• Task objective
The data shown below should all be retyped exactly.

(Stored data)
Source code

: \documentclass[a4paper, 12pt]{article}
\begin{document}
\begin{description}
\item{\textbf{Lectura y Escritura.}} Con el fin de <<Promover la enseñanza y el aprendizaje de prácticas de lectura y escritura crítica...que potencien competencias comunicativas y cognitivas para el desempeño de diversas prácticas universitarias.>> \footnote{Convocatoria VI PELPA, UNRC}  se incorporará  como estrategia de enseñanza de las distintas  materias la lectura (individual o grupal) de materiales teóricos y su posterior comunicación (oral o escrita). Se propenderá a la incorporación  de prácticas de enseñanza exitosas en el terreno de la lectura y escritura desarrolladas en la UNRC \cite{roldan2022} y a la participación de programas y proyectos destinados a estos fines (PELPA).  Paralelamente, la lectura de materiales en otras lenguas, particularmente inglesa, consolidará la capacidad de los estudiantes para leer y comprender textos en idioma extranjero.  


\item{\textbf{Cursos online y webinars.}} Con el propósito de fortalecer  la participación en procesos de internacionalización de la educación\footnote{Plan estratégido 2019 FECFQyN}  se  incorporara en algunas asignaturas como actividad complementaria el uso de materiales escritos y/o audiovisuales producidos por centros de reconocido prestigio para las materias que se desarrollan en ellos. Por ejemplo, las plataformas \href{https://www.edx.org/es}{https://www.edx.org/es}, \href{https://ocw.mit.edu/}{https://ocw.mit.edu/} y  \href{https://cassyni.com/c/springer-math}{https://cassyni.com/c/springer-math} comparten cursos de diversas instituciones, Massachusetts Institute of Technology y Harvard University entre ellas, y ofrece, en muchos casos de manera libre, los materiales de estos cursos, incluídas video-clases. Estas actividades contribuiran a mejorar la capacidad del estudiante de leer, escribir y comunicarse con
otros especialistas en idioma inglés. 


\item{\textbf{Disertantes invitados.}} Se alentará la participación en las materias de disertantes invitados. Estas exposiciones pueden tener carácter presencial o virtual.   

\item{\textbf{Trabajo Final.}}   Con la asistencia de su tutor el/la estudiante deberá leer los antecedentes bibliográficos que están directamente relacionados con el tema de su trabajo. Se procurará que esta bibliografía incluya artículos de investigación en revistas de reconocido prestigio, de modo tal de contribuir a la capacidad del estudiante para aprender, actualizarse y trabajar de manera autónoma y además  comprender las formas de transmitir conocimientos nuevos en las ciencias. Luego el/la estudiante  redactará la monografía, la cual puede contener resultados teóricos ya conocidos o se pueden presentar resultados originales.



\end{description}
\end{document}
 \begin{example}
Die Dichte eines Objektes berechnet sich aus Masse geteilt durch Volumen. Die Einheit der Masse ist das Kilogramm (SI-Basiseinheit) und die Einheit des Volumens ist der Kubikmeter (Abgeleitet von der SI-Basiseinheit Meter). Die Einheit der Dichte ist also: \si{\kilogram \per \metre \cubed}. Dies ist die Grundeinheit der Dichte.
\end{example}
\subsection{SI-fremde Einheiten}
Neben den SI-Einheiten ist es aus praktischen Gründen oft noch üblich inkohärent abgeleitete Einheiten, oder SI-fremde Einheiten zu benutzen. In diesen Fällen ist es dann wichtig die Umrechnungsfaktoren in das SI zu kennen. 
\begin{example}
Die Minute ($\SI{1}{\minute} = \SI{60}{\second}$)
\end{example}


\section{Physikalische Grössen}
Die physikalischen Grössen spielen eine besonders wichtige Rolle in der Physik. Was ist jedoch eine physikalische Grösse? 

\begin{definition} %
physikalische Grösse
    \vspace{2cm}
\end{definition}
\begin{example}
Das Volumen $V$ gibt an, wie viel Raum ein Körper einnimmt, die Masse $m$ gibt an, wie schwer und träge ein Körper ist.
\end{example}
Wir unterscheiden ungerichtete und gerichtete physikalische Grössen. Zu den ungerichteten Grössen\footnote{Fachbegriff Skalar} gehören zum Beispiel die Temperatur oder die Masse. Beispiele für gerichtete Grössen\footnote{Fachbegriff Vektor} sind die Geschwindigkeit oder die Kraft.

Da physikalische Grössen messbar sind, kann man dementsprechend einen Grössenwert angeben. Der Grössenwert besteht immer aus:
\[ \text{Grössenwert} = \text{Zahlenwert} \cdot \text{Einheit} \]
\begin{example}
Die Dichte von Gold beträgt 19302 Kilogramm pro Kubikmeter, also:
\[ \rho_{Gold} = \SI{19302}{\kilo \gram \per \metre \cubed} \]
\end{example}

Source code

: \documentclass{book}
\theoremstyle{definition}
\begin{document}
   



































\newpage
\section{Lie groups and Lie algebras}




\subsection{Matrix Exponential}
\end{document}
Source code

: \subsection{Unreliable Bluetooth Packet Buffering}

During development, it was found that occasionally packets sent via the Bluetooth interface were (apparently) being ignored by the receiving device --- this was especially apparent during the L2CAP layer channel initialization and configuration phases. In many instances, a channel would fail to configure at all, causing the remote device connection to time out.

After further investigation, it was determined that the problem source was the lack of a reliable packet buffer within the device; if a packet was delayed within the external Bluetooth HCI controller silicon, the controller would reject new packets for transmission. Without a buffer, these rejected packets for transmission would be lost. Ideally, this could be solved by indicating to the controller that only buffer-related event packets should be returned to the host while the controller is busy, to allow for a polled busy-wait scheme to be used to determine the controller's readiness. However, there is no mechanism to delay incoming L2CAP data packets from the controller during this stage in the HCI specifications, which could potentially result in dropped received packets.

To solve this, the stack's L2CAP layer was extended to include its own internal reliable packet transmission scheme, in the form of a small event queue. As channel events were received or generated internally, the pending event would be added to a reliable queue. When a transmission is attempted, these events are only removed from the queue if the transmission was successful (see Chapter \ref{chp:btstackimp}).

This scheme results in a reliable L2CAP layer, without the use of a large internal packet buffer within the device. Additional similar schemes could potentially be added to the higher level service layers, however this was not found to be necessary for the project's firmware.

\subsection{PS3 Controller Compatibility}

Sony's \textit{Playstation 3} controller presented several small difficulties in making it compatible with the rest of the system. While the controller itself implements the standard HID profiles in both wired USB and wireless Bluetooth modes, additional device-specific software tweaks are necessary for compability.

• Problem solution
Source code

: \documentclass[a4paper, 12pt]{article}
\begin{document}
\begin{description}
\item{\textbf{Lectura y Escritura.}} Con el fin de <<Promover la enseñanza y el aprendizaje de prácticas de lectura y escritura crítica...que potencien competencias comunicativas y cognitivas para el desempeño de diversas prácticas universitarias.>> \footnote{Convocatoria VI PELPA, UNRC}  se incorporará  como estrategia de enseñanza de las distintas  materias la lectura (individual o grupal) de materiales teóricos y su posterior comunicación (oral o escrita). Se propenderá a la incorporación  de prácticas de enseñanza exitosas en el terreno de la lectura y escritura desarrolladas en la UNRC \cite{roldan2022} y a la participación de programas y proyectos destinados a estos fines (PELPA).  Paralelamente, la lectura de materiales en otras lenguas, particularmente inglesa, consolidará la capacidad de los estudiantes para leer y comprender textos en idioma extranjero.  


\item{\textbf{Cursos online y webinars.}} Con el propósito de fortalecer  la participación en procesos de internacionalización de la educación\footnote{Plan estratégido 2019 FECFQyN}  se  incorporara en algunas asignaturas como actividad complementaria el uso de materiales escritos y/o audiovisuales producidos por centros de reconocido prestigio para las materias que se desarrollan en ellos. Por ejemplo, las plataformas \href{https://www.edx.org/es}{https://www.edx.org/es}, \href{https://ocw.mit.edu/}{https://ocw.mit.edu/} y  \href{https://cassyni.com/c/springer-math}{https://cassyni.com/c/springer-math} comparten cursos de diversas instituciones, Massachusetts Institute of Technology y Harvard University entre ellas, y ofrece, en muchos casos de manera libre, los materiales de estos cursos, incluídas video-clases. Estas actividades contribuiran a mejorar la capacidad del estudiante de leer, escribir y comunicarse con
otros especialistas en idioma inglés. 


\item{\textbf{Disertantes invitados.}} Se alentará la participación en las materias de disertantes invitados. Estas exposiciones pueden tener carácter presencial o virtual.   

\item{\textbf{Trabajo Final.}}   Con la asistencia de su tutor el/la estudiante deberá leer los antecedentes bibliográficos que están directamente relacionados con el tema de su trabajo. Se procurará que esta bibliografía incluya artículos de investigación en revistas de reconocido prestigio, de modo tal de contribuir a la capacidad del estudiante para aprender, actualizarse y trabajar de manera autónoma y además  comprender las formas de transmitir conocimientos nuevos en las ciencias. Luego el/la estudiante  redactará la monografía, la cual puede contener resultados teóricos ya conocidos o se pueden presentar resultados originales.



\end{description}
\end{document}
 \begin{example}
Die Dichte eines Objektes berechnet sich aus Masse geteilt durch Volumen. Die Einheit der Masse ist das Kilogramm (SI-Basiseinheit) und die Einheit des Volumens ist der Kubikmeter (Abgeleitet von der SI-Basiseinheit Meter). Die Einheit der Dichte ist also: \si{\kilogram \per \metre \cubed}. Dies ist die Grundeinheit der Dichte.
\end{example}
\subsection{SI-fremde Einheiten}
Neben den SI-Einheiten ist es aus praktischen Gründen oft noch üblich inkohärent abgeleitete Einheiten, oder SI-fremde Einheiten zu benutzen. In diesen Fällen ist es dann wichtig die Umrechnungsfaktoren in das SI zu kennen. 
\begin{example}
Die Minute ($\SI{1}{\minute} = \SI{60}{\second}$)
\end{example}


\section{Physikalische Grössen}
Die physikalischen Grössen spielen eine besonders wichtige Rolle in der Physik. Was ist jedoch eine physikalische Grösse? 

\begin{definition} %
physikalische Grösse
    \vspace{2cm}
\end{definition}
\begin{example}
Das Volumen $V$ gibt an, wie viel Raum ein Körper einnimmt, die Masse $m$ gibt an, wie schwer und träge ein Körper ist.
\end{example}
Wir unterscheiden ungerichtete und gerichtete physikalische Grössen. Zu den ungerichteten Grössen\footnote{Fachbegriff Skalar} gehören zum Beispiel die Temperatur oder die Masse. Beispiele für gerichtete Grössen\footnote{Fachbegriff Vektor} sind die Geschwindigkeit oder die Kraft.

Da physikalische Grössen messbar sind, kann man dementsprechend einen Grössenwert angeben. Der Grössenwert besteht immer aus:
\[ \text{Grössenwert} = \text{Zahlenwert} \cdot \text{Einheit} \]
\begin{example}
Die Dichte von Gold beträgt 19302 Kilogramm pro Kubikmeter, also:
\[ \rho_{Gold} = \SI{19302}{\kilo \gram \per \metre \cubed} \]
\end{example}

Source code

: \documentclass{book}
\theoremstyle{definition}
\begin{document}
   



































\newpage
\section{Lie groups and Lie algebras}




\subsection{Matrix Exponential}
\end{document}
Source code

: \subsection{Unreliable Bluetooth Packet Buffering}

During development, it was found that occasionally packets sent via the Bluetooth interface were (apparently) being ignored by the receiving device --- this was especially apparent during the L2CAP layer channel initialization and configuration phases. In many instances, a channel would fail to configure at all, causing the remote device connection to time out.

After further investigation, it was determined that the problem source was the lack of a reliable packet buffer within the device; if a packet was delayed within the external Bluetooth HCI controller silicon, the controller would reject new packets for transmission. Without a buffer, these rejected packets for transmission would be lost. Ideally, this could be solved by indicating to the controller that only buffer-related event packets should be returned to the host while the controller is busy, to allow for a polled busy-wait scheme to be used to determine the controller's readiness. However, there is no mechanism to delay incoming L2CAP data packets from the controller during this stage in the HCI specifications, which could potentially result in dropped received packets.

To solve this, the stack's L2CAP layer was extended to include its own internal reliable packet transmission scheme, in the form of a small event queue. As channel events were received or generated internally, the pending event would be added to a reliable queue. When a transmission is attempted, these events are only removed from the queue if the transmission was successful (see Chapter \ref{chp:btstackimp}).

This scheme results in a reliable L2CAP layer, without the use of a large internal packet buffer within the device. Additional similar schemes could potentially be added to the higher level service layers, however this was not found to be necessary for the project's firmware.

\subsection{PS3 Controller Compatibility}

Sony's \textit{Playstation 3} controller presented several small difficulties in making it compatible with the rest of the system. While the controller itself implements the standard HID profiles in both wired USB and wireless Bluetooth modes, additional device-specific software tweaks are necessary for compability.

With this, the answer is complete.